Surgical resection remains the only potentially curative treatment for pancreatic ductal adenocarcinoma (PDAC), and eligibility depends on accurate assessment of vascular invasion (VI), i.e., tumor extension into adjacent critical vessels. Despite its importance for preoperative staging and surgical planning, computational VI assessment remains underexplored. Two major challenges are the lack of public datasets and the diagnostic ambiguity at the tumor-vessel interface, which leads to substantial inter-rater variability even among expert radiologists. To address these limitations, we introduce the CURVAS-PDACVI Dataset and Challenge, an open benchmark for uncertainty-aware AI in PDAC staging based on a densely annotated dataset with five independent expert annotations per scan. We also propose a multi-metric evaluation framework that extends beyond spatial overlap to include probabilistic calibration and VI assessment.

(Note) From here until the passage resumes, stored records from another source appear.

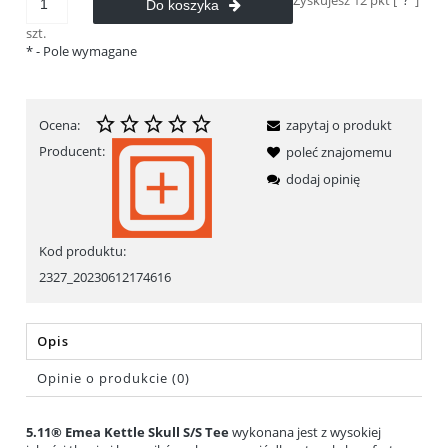
Do koszyka
szt.
*
- Pole wymagane
Ocena:
zapytaj o produkt
Producent:
poleć znajomemu
dodaj opinię
Kod produktu:
2327_20230612174616
Opis
Opinie o produkcie (0)
5.11® Emea Kettle Skull S/S Tee
wykonana jest z wysokiej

Evaluation of six state-of-the-art methods shows that strong global volumetric overlap does not necessarily translate into reliable performance at clinically critical tumor-vessel interfaces. In particular, methods optimized for binary segmentation perform competitively on average overlap metrics, but often degrade in high-complexity cases with low expert consensus, either collapsing in volume or overextending at uncertain boundaries. In contrast, methods that model inter-rater disagreement produce better calibrated probabilistic maps and show greater robustness in these ambiguous cases. The benchmark highlights the limitations of volumetric accuracy as a proxy for localized surgical utility, motivating uncertainty-aware probabilistic models for preoperative decision-making.